- Nickname: miguelfiesta

World Series of Poker
- Bracelets: 2
- Final tables: 9
- Money finishes: 203
- Highest WSOP Main Event finish: 138th, 2019

World Poker Tour
- Title: None
- Final table: None
- Money finishes: 2

European Poker Tour
- Title: None
- Final table: None
- Money finish: 1
- Circuit ring(s): 9
- Final table(s): 35

= Michael Lech =

American poker player

Michael Lech is an American semi-professional online poker player and pro-am live poker player who has won two bracelets online and numerous circuit rings live.

==Early life==

===Birth===
Lech originally hails from Alma, Alabama, a tiny, unincorporated town with a population of 600.

===Education===
Lech has a degree in International Business from the University of Arkansas.

==World Series of Poker Circuit==
Lech is the holder of nine circuit rings with his best cash of the amateur tour including an outright win in the $2,200 No Limit Hold'em High Roller (Event #9) ($106,377) at the WSOPC New Orleans (2017).

==World Series of Poker==
Lech won his maiden bracelet in the $1,500 No Limit Hold'em - High Roller Freezeout (Event #13) (Online) ($164,249) at the 2020 World Series of Poker Online, with his biggest cash to date from a runner-up finish in the $888 No Limit Hold'em Crazy Eights 8-Handed (re-entry) (Event #54) ($401,888) at the 2016 World Series of Poker.

Lech added another top 3 finishing to his resume in the $400 No Limit Hold'em - 8-Max (Online Bracelet Event 5) ($65,383) at the 2023 World Series of Poker.

Lech won his second bracelet in the $500 No Limit Hold'em - PKO (Online Bracelet Event #3) ($7,605) at the 2024 World Series of Poker.

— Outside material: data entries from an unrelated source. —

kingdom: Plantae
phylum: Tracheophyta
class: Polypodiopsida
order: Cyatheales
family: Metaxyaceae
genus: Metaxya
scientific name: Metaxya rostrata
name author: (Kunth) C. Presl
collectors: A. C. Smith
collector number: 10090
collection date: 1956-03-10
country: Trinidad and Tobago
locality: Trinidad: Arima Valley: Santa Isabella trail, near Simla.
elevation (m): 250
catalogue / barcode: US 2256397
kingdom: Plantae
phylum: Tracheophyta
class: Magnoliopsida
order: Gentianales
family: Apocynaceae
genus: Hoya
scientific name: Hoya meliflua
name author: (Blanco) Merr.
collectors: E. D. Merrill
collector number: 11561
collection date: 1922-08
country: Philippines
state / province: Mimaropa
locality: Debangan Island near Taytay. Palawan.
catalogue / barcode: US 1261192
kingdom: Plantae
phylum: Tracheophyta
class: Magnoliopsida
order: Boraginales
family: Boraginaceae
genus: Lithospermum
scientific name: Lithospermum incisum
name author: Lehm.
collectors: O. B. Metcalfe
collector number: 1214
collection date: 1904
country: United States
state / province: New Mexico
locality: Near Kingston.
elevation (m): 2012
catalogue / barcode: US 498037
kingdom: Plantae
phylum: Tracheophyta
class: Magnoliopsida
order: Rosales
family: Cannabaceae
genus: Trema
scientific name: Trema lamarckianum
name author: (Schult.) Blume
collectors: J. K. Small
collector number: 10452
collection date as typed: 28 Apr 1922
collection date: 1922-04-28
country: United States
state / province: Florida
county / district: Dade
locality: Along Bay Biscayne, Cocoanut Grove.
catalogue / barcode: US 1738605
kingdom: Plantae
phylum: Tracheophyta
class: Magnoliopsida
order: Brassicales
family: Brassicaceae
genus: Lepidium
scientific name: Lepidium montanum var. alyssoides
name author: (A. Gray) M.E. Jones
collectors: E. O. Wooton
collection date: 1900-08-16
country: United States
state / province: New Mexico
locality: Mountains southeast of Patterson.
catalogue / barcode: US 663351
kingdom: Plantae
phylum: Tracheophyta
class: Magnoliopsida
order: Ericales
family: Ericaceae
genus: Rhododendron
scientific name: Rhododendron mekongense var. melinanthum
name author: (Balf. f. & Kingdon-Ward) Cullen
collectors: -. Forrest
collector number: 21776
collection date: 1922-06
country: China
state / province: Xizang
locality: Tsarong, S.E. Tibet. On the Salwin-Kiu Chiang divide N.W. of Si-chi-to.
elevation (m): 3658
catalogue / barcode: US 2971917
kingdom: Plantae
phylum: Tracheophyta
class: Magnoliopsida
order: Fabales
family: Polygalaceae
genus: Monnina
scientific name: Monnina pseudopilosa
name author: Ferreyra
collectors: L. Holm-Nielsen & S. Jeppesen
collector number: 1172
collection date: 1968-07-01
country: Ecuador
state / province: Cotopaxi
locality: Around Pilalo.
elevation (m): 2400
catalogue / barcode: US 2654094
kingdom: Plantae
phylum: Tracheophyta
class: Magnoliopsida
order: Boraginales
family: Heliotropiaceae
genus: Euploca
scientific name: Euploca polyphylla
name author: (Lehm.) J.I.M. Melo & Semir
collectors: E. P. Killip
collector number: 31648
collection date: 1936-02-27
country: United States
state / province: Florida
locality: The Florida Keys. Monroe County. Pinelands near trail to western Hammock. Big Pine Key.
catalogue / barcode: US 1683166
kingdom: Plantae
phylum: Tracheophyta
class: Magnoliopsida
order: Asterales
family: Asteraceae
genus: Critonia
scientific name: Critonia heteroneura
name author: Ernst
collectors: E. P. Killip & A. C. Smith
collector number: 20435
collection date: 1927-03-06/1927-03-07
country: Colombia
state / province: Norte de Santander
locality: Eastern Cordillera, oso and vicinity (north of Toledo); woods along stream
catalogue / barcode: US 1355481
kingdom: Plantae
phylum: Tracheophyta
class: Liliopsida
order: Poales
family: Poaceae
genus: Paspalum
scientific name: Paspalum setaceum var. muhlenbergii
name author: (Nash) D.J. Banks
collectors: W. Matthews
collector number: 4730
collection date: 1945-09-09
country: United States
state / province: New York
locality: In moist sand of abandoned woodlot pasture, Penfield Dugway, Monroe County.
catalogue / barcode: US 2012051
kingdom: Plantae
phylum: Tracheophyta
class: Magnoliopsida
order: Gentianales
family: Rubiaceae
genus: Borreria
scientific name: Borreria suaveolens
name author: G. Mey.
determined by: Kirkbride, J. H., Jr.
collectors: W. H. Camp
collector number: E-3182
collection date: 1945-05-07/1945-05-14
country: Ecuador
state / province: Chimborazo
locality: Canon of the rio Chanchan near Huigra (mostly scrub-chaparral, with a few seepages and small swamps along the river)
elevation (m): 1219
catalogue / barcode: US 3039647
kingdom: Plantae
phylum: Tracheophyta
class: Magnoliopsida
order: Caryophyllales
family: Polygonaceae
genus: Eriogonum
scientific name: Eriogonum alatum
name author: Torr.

==World Series of Poker Main Event==

===World Series of Poker Live Main Event===
Lech has three cashes in the Main Event with finishings of 138th ($59,295; 2019), 391st ($28,356; 2016), and 881st ($15,000; 2021).

===World Series of Poker Online Main Event===
Lech has two cashes in the Main Event (Online) including a 31st place in 2020 for $55,880, and a 98th-place finish in 2021 for $29,532.

==Career earnings==
As of July 2024, Lech's total live tournament winnings exceeds $1,650,000.